5) First, we use only 5 coefficients to reconstruct the wave. Describe what you see.
6) Increase the number of coefficients $n$ in cell 7 step by step and re-run the cell. What do you see now? Can you explain it?
# Cell 6: define a square wave of 5 Hz
freq = 5.
npts = 500
dt_ = 0.002
length = npts * dt_
t_ = np.linspace(0, length, npts, endpoint=False)
square = signal.square(2 * np.pi * freq * t_)
plt.plot(t_, square)
plt.xlabel('time [sec]')
plt.ylabel('amplitude')
plt.xlim(0, 1.05)
plt.ylim(-1.2, 1.2)
plt.show()
# Cell 7: reconstruct signal using convergence criterion
n = 5 # number of coefficients (initial: 5)
T_ = 1/freq # period of signal
# determine coefficients
a0 = 0
a = []
b = []
for i in range(1,n):
if (i%2 != 0):
a_ = 4/(np.pi*i)
else:
a_ = 0
a.append(a_)
b_ = (2*np.pi*i)/T_
b.append(b_)
# reconstruct signal
g = np.ones_like(t_) * a0
for k, (ak, bk) in enumerate(zip(a, b)):
g += ak * np.sin(bk*t_)
# plotting
plt.plot(t_, square, 'r', label='original signal')
plt.plot(t_, g, 'g', label='reconstructed signal')
plt.ticklabel_format(axis='y', style='sci', scilimits=(-1,1))
plt.xlabel('time [sec]')
plt.ylabel('amplitude')
#plt.ylim(-1.1,1.1)
plt.legend()
plt.show()
Let us now do the Fourier transformation of the signal created in cell 3 and have a look on the amplitude spectra. In computer science the transformation is performed as fast Fourier transformation (FFT).
7) Why do we need to taper the signal before we perform the FFT?
8) How do you interpret the plot of the amplitude spectra?
9) Which frequency contributes most to the final signal?
# Cell 8: FFT of signal
# number of sample points need to be the same as in cell 3
print('samp =',samp,' Need to be the same as in cell 3.')
# number of sample points need to be the same as in cell 3
print('T =',T,' Need to be the same as in cell 3.')
# percentage of taper applied to signal (initial: 0.1)
taper_percentage = 0.1
taper = cosine_taper(samp,taper_percentage)
sig_ = sig * taper
Fsig = np.fft.rfft(sig_, n=samp)
# prepare plotting
xf = np.linspace(0.0, 1.0/(2.0*T), (samp/2)+1)
rcParams["figure.subplot.hspace"] = (0.8)
rcParams["figure.figsize"] = (15, 9)
rcParams["axes.labelsize"] = (15)
rcParams["axes.titlesize"] = (20)
rcParams["font.size"] = (12)
#plotting
plt.subplot(311)
plt.title('Time Domain')
plt.plot(t, sig, linewidth=1)
plt.xlabel('Time [s]')
plt.ylabel('Amplitude')
plt.subplot(312)
plt.title('Frequency Domain')
plt.plot(xf, 2.0/npts * np.abs(Fsig))

WHAT THIS EXERCISE ASKS
1) What frequency is the square wave given in the Fourier transform exercise?
2) Write the next part of the Fourier transform exercise, continuing after its final line.

SUPPLIED MATERIAL
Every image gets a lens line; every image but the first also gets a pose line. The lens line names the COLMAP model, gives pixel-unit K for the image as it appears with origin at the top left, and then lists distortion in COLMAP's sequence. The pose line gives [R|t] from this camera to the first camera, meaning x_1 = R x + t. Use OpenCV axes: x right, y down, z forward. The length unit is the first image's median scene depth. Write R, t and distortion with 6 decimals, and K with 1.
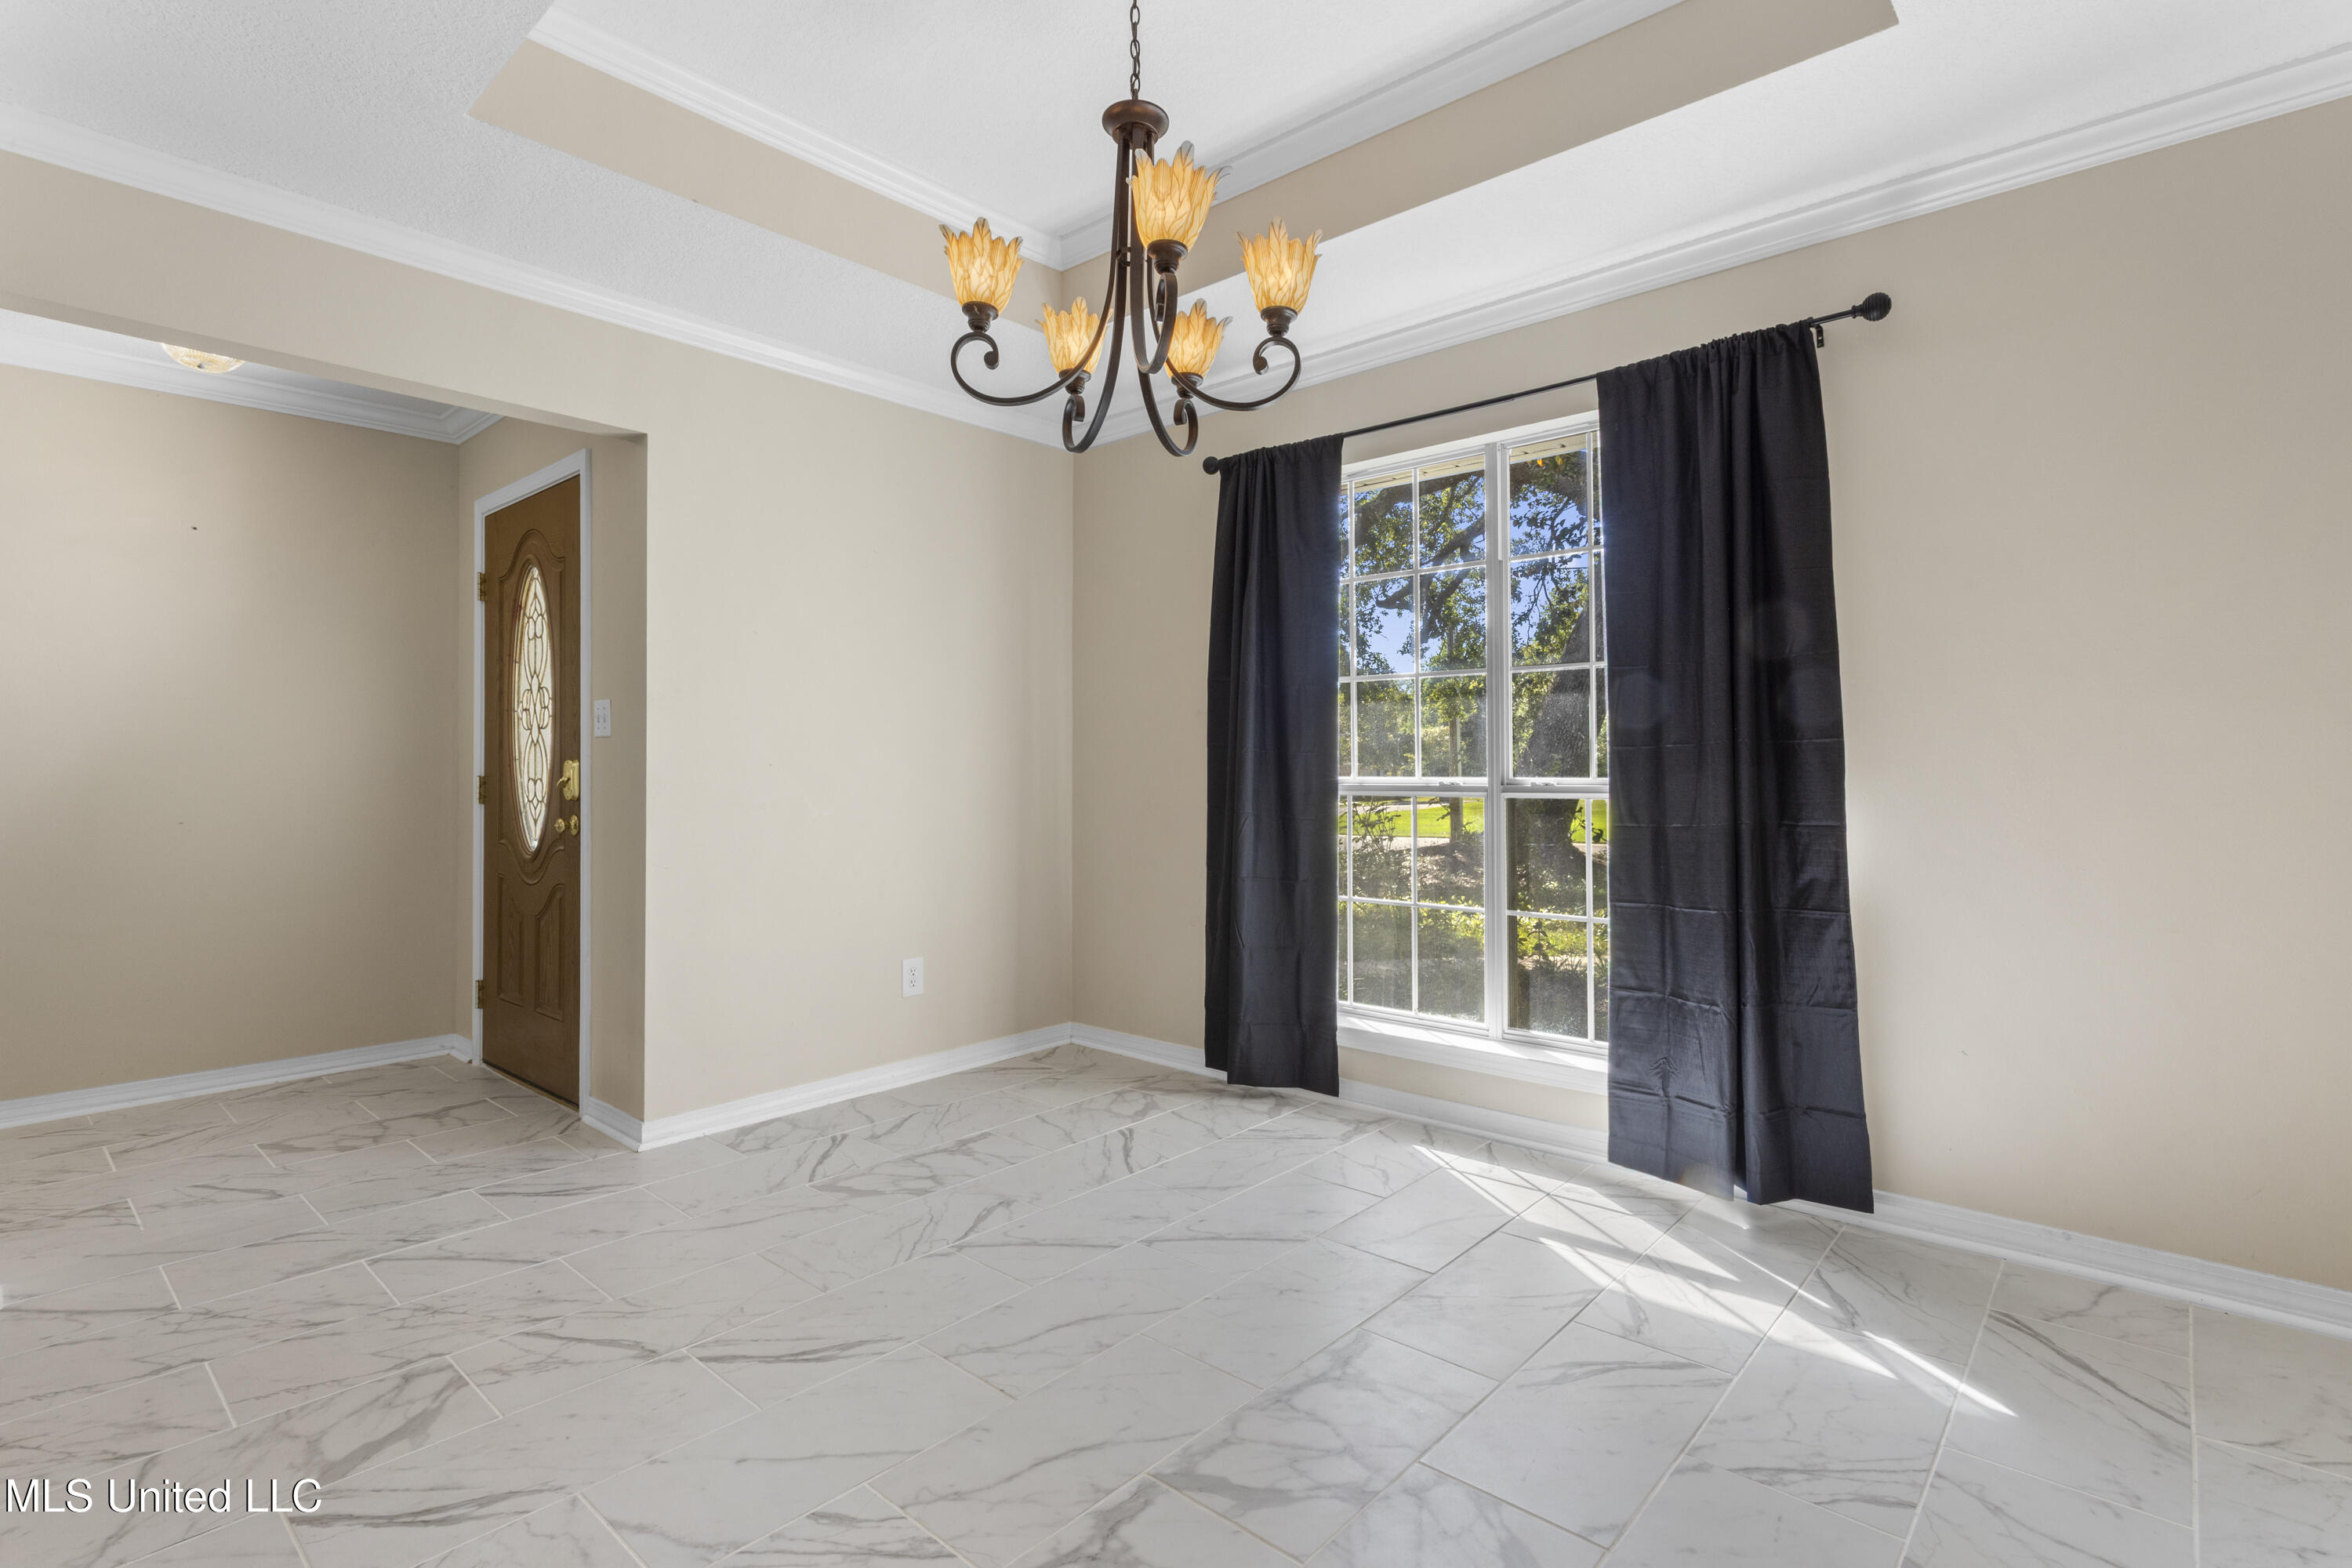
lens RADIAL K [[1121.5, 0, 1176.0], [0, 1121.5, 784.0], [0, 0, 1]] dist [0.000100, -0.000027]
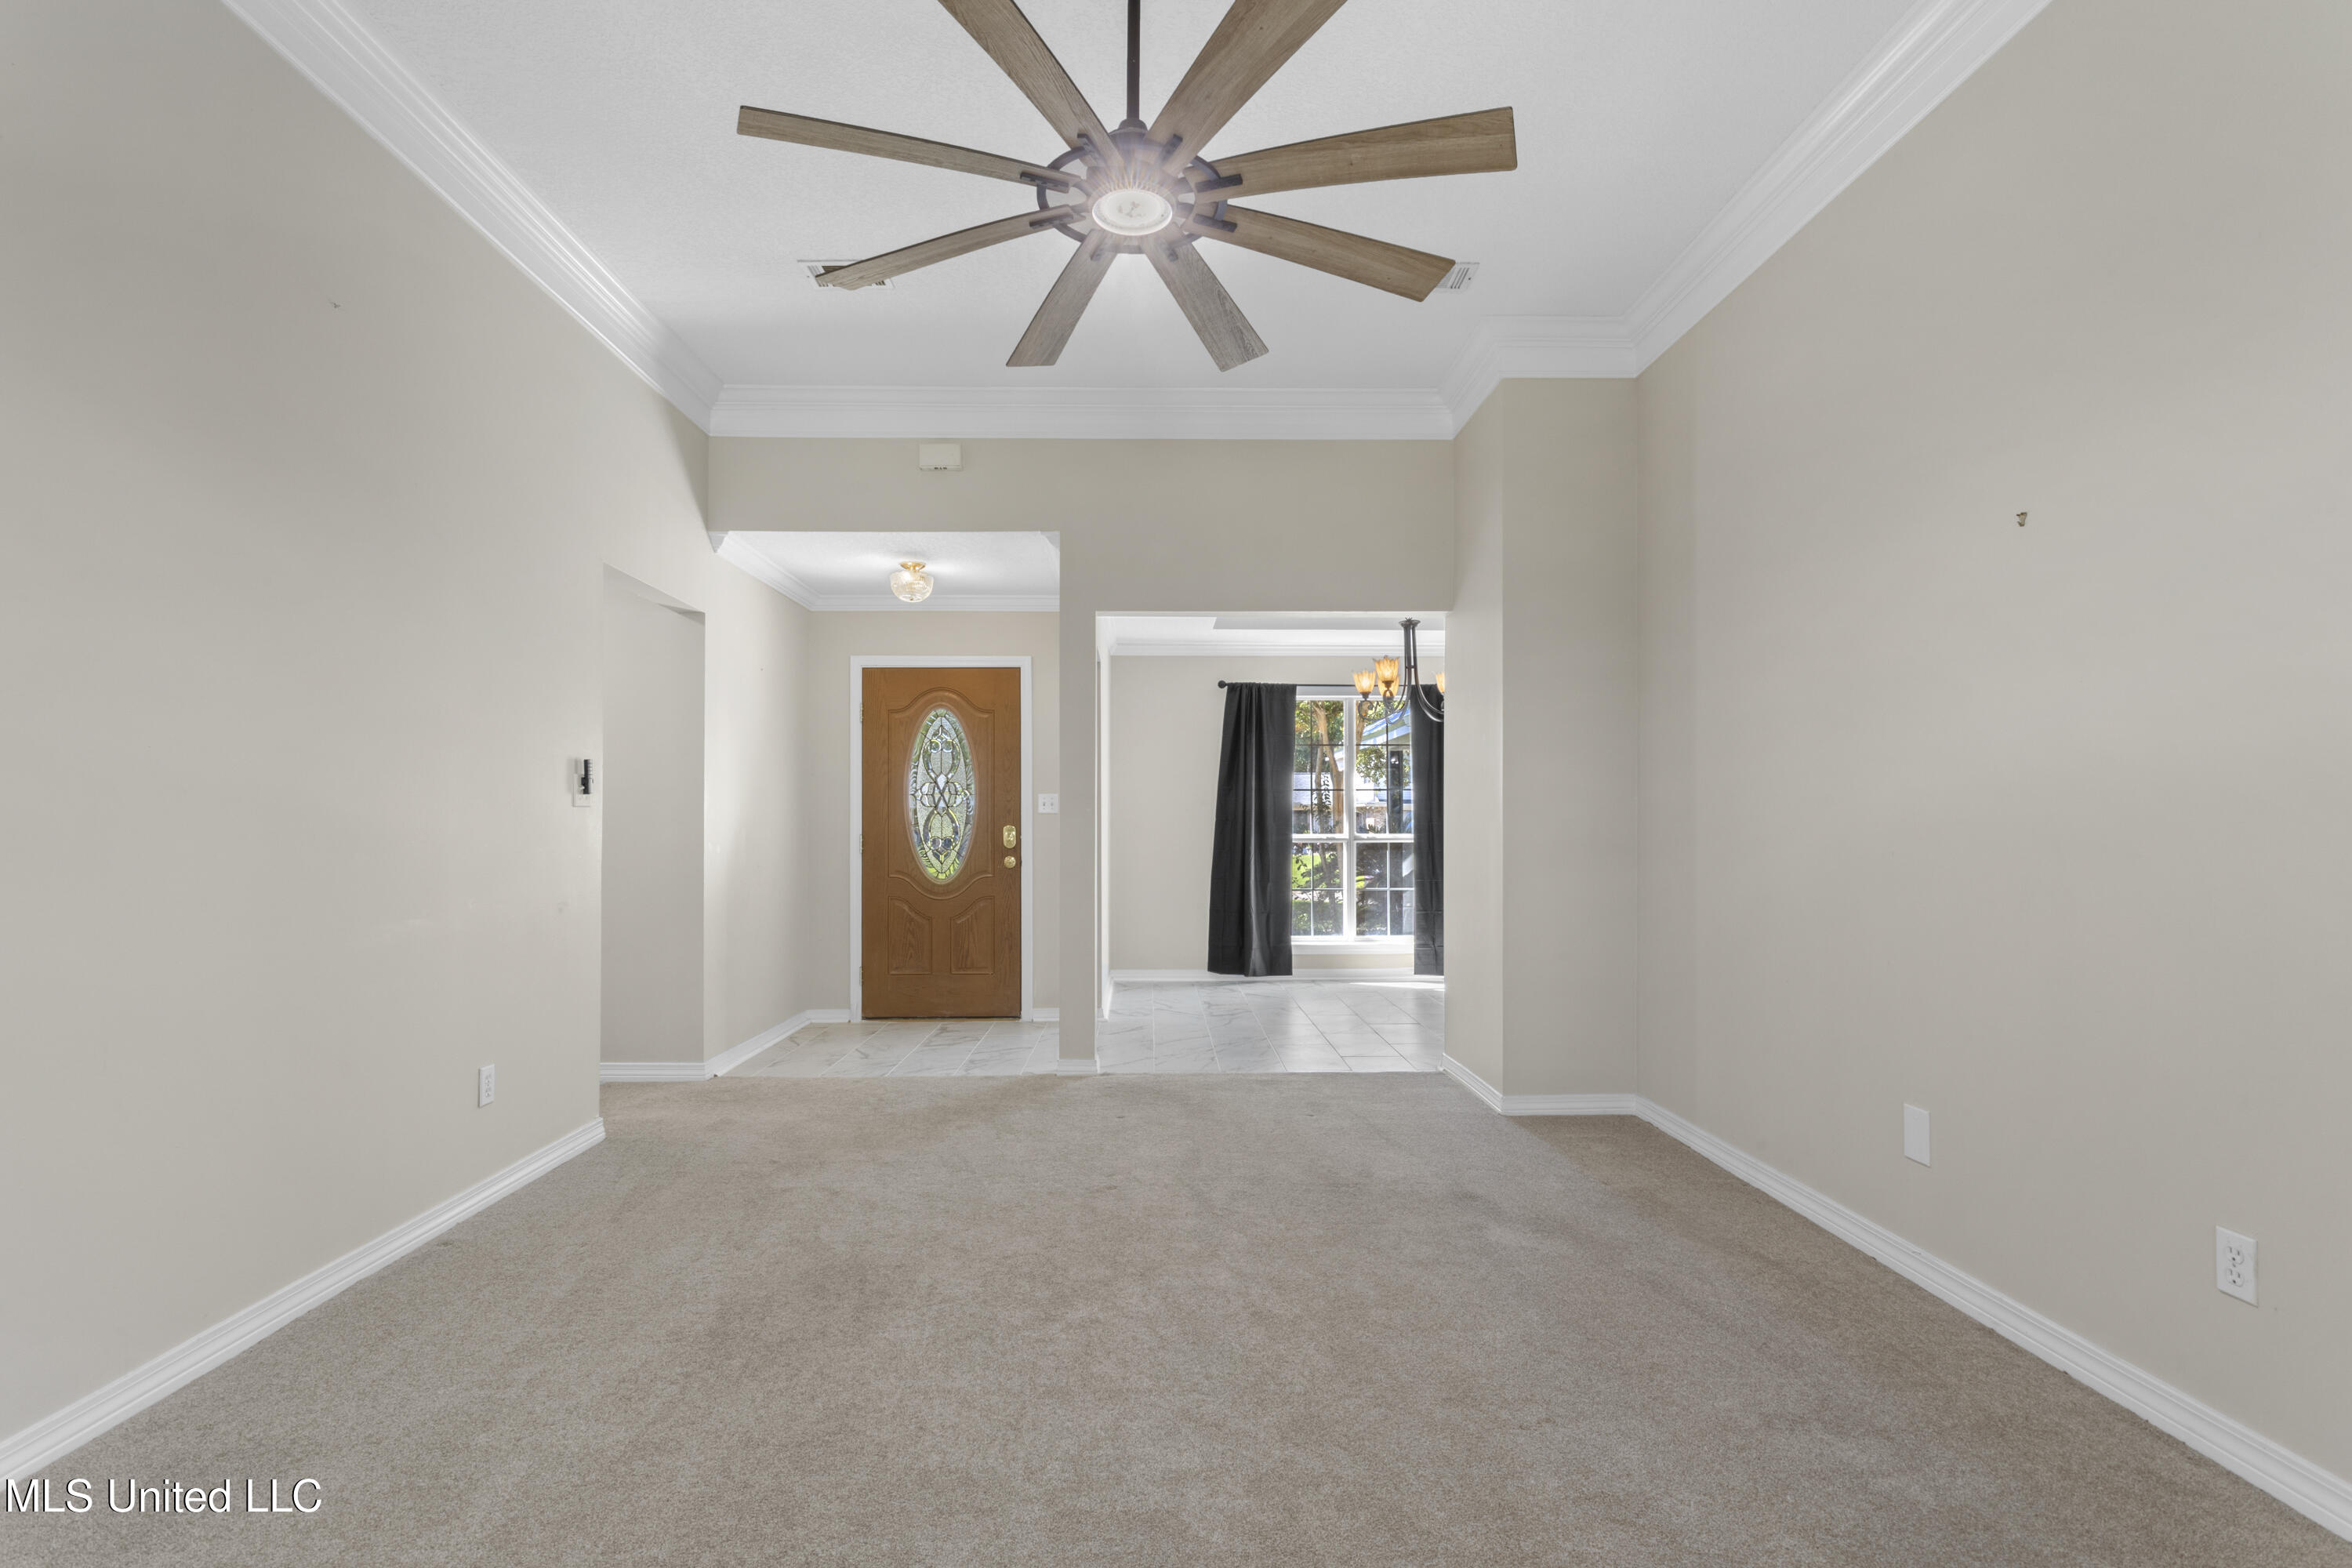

SOLVED TASKS
1) 5 Hz

2)
plt.xlim(0, 0.04)
plt.xlabel('Frequency [Hz]')
plt.ylabel('Amplitude')
1) No, you do not always see the same function. This is because the function is set up with random numbers for the weighting factors $a_k$ and $b_k$. When we re-construct a function using the Fourier series, we not only need the basis functions $\sin$ and $\cos$ but also the weighting factors. They are as important as the basis functions and give us information on how much content/amplitude the basis functions for the single summands contribute to the final Fourier sum.
2) The reconstructed signal (green) is not very similar to the original one (red) and has a longer period. Obviously, the original function is quite complex and cannot be described with only a handful of Fourier series coefficients.
3) The similarity between original and reconstructed signals increase. The general shape slowly, slowly converges to the original form. Therefore, the more coefficients are used, the better we can reconstruct the original function. This behaviour is called convergence.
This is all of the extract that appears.